TAKING CHARGE: In Indianapolis, Curt Cavin wrote Bernard publicly supported Izod IndyCar Series President of Competition & Racing Operations Brian Barnhart last weekend "because there is no middle ground for any boss." Bernard "either has to back Brian 100 percent or move him, it’s that simple." Cavin added, "There are countless hours year-round in the office, and that can’t be replaced by someone like Rick Mears, who doesn’t want to spend 60-70 hours a week at a desk in Indianapolis. Now if you want a different chief steward for the races, that’s another issue, but it’s going to cost IndyCar a least $10,000 a race weekend and I don’t think it’s in the budget. Plus, if Brian is replaced there, he probably goes altogether, and right now Randy isn’t in a position to fill those duties” (INDYSTAR.com, 8/30).

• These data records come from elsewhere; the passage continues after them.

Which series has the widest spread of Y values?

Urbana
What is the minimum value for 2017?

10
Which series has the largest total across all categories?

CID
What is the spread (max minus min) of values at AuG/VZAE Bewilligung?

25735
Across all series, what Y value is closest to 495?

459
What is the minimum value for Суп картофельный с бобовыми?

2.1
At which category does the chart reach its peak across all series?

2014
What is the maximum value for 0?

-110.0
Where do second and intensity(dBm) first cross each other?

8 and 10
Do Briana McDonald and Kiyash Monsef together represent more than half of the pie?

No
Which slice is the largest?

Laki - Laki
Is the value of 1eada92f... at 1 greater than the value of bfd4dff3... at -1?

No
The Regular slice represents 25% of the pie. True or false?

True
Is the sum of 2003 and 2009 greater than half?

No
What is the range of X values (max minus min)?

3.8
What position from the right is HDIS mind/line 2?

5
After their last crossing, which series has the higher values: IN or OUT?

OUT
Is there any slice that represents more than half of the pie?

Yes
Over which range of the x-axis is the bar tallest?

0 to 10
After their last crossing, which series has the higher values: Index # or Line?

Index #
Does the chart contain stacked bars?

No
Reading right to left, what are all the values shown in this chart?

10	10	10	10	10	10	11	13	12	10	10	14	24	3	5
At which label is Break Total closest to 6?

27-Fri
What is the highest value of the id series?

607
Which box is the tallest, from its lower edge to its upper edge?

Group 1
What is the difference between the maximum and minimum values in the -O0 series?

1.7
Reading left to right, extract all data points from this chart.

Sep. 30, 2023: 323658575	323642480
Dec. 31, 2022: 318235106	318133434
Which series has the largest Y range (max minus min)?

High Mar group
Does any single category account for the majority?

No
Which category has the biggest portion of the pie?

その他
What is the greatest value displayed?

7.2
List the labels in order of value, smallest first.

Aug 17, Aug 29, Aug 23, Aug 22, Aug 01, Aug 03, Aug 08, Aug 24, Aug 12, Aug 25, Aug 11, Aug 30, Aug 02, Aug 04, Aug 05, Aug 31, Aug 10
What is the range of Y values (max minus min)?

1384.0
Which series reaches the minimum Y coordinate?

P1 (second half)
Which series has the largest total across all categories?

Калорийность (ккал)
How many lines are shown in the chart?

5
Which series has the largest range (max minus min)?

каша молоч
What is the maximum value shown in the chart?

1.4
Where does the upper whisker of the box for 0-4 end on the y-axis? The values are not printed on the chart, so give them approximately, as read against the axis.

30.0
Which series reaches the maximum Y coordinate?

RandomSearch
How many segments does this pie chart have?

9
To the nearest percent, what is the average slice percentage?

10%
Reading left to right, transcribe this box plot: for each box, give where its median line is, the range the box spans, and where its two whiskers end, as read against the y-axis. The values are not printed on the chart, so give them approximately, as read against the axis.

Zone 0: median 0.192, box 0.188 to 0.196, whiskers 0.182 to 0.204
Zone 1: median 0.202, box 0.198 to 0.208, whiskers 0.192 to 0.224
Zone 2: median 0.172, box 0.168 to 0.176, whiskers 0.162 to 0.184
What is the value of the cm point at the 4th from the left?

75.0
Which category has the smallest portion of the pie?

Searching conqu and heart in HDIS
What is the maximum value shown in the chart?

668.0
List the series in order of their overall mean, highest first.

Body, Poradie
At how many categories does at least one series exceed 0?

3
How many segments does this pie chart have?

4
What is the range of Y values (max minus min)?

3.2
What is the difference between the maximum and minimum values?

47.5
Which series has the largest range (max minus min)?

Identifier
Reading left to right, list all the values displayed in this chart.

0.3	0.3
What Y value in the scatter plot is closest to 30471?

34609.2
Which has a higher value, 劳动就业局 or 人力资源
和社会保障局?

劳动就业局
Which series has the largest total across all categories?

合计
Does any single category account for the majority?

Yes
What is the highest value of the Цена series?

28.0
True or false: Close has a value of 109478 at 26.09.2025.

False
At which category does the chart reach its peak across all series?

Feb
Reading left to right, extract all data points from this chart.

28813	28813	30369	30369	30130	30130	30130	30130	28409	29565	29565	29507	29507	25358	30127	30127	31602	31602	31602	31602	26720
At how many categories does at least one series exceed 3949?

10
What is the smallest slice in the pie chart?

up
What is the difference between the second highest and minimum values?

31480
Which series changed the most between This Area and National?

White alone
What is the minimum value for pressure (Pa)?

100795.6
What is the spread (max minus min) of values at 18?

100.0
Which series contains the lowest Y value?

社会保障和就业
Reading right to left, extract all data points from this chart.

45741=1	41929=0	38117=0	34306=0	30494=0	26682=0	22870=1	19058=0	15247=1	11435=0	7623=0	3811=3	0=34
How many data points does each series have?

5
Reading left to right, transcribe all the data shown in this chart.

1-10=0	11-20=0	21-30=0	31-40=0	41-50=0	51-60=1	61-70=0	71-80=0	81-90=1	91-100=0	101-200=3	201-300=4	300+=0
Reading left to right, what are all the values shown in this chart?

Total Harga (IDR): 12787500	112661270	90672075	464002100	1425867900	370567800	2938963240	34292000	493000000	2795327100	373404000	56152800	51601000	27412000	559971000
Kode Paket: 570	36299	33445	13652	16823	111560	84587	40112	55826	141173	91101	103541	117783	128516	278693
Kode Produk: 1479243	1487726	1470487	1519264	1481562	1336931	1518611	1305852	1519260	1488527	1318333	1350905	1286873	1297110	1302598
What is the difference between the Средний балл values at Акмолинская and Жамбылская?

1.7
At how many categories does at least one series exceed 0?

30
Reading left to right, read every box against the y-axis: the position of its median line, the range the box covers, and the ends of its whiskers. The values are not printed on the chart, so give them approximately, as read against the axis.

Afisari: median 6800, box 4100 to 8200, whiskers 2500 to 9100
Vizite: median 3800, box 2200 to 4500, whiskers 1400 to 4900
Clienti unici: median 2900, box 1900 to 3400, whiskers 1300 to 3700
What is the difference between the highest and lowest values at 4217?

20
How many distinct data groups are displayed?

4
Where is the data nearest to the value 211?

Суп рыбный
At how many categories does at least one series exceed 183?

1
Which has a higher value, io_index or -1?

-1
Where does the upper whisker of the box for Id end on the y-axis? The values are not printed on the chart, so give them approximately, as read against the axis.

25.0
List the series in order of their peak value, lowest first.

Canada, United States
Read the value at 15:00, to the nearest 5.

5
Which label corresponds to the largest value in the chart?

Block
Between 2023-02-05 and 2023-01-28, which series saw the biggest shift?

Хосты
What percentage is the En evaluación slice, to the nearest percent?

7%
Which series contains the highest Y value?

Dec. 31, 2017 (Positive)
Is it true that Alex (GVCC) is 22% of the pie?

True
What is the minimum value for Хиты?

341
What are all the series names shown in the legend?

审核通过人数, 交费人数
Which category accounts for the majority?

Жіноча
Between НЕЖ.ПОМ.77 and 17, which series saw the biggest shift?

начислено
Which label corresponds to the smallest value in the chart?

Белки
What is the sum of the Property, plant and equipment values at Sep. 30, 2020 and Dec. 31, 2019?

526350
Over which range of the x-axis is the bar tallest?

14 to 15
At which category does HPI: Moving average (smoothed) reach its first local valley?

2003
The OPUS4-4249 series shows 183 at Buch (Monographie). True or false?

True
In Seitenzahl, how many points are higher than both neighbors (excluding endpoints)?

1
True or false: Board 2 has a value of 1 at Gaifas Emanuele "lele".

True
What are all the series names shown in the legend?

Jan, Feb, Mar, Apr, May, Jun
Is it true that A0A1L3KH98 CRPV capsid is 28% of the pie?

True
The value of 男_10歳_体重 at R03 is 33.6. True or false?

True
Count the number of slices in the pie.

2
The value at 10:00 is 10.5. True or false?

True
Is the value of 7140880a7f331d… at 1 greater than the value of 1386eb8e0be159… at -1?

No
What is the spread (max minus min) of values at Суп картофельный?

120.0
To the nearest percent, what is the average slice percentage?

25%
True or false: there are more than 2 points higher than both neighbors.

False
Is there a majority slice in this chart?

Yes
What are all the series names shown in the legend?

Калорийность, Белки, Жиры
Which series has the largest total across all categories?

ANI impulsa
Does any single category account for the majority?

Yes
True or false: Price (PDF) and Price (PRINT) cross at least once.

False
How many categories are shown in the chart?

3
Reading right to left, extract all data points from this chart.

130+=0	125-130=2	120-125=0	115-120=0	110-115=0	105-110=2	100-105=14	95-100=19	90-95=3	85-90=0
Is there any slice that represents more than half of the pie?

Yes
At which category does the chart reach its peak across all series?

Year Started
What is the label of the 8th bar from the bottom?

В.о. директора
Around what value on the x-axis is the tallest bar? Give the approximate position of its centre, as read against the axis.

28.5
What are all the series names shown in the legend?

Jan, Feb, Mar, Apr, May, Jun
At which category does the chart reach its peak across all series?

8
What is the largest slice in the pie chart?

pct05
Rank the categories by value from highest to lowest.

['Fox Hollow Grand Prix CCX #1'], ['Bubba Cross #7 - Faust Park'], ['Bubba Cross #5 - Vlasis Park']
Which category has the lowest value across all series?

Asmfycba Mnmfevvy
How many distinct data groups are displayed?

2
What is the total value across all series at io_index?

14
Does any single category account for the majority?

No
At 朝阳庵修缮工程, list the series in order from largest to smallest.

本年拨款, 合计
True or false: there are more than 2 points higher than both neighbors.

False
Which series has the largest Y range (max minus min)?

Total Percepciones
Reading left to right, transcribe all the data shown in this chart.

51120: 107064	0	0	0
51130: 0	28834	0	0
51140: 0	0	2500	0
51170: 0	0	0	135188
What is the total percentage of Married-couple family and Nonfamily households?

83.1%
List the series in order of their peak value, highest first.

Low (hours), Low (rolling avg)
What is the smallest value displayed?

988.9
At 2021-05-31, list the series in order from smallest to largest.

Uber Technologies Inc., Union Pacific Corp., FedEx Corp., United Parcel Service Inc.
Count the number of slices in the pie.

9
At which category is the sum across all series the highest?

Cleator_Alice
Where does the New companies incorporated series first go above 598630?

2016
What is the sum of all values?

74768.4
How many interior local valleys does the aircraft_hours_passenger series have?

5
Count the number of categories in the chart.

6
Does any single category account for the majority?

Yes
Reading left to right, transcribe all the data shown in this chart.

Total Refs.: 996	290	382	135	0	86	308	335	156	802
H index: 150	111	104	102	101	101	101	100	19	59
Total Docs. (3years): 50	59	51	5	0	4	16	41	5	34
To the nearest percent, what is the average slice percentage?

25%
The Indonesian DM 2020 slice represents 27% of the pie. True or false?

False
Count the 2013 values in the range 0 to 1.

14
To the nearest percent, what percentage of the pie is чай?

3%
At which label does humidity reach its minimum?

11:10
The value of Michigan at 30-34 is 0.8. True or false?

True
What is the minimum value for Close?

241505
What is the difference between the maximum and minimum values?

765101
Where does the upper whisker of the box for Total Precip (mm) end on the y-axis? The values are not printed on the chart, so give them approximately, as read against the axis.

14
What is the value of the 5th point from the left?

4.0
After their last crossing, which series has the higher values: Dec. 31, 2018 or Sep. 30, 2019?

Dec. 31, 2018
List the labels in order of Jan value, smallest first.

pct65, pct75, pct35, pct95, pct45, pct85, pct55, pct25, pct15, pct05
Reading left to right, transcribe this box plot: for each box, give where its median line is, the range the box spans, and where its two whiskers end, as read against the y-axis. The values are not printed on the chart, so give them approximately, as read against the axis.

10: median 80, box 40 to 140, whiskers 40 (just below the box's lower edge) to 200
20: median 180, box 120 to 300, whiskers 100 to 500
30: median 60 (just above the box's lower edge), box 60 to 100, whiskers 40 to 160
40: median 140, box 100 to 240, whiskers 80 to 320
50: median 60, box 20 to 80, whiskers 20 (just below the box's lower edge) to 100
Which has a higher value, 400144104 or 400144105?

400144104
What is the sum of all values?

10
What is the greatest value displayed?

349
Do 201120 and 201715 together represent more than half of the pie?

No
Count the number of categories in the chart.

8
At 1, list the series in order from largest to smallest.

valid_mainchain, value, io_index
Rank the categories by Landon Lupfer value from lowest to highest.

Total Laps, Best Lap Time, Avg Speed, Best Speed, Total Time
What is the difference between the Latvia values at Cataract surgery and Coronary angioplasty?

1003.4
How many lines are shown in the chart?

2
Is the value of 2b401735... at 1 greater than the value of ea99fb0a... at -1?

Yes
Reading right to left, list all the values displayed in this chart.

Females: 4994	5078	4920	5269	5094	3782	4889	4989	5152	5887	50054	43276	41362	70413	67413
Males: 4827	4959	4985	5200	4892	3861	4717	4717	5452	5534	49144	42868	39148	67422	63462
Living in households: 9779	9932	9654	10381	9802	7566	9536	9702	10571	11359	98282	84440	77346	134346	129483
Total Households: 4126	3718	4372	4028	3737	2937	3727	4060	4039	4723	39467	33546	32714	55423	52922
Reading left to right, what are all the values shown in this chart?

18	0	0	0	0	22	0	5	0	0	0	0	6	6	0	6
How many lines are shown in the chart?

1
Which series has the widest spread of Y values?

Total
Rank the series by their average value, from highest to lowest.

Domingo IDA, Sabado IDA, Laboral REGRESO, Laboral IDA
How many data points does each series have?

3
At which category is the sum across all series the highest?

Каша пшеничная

WPS at the moment “seems to have put off the underlying question: Can the league survive to reach its fourth year,” according to Beau Dure of ESPNW.com. For league and team execs, things “will be far from dormant over the next two critical months.” WPS, unlike the WUSA of the early 2000s, has “a chance to build on the exposure” of a FIFA Women’s World Cup. WPS CEO Anne-Marie Eileraas said, "I look at this year as probably the strongest year overall for the league, in terms of the financials of the league, in terms of sponsorship revenue, in terms of media. What we've seen is that people have fallen in love with the women's game again, and we've tapped into that. It's on us to build on that." League officials said that TV ratings on Fox Soccer, "have surged along with sponsorship and expansion interest in the wake" of the World Cup. Atlanta Beat Owner and WPS BOD Chair T. Fitz Johnson said, "We'll have a minimum of six teams next year." The maximum “is likely eight," though Eileraas “declined to name specific expansion candidates.” Dure noted another issue that needs to be settled soon is “how much can teams pay in salary.” Johnson said, "Right now we're working with the union, and we will have a CBA in place prior to going into next season. That'll tighten up the numbers and hopefully get us a little more parity across the league" (ESPNW.com, 8/30). In Rochester, Jeff DiVeronica noted a salary cap, scheduling around the '12 London Games and the "possible return" of Brazil star Marta are among the "hot topics" as WPS owners and execs begin this offseason. WPS CFO Kristina Hentschel said, "The (fan) response (since) the World Cup was better than we could have anticipated" (ROCHESTER DEMOCRAT & CHRONICLE, 8/30).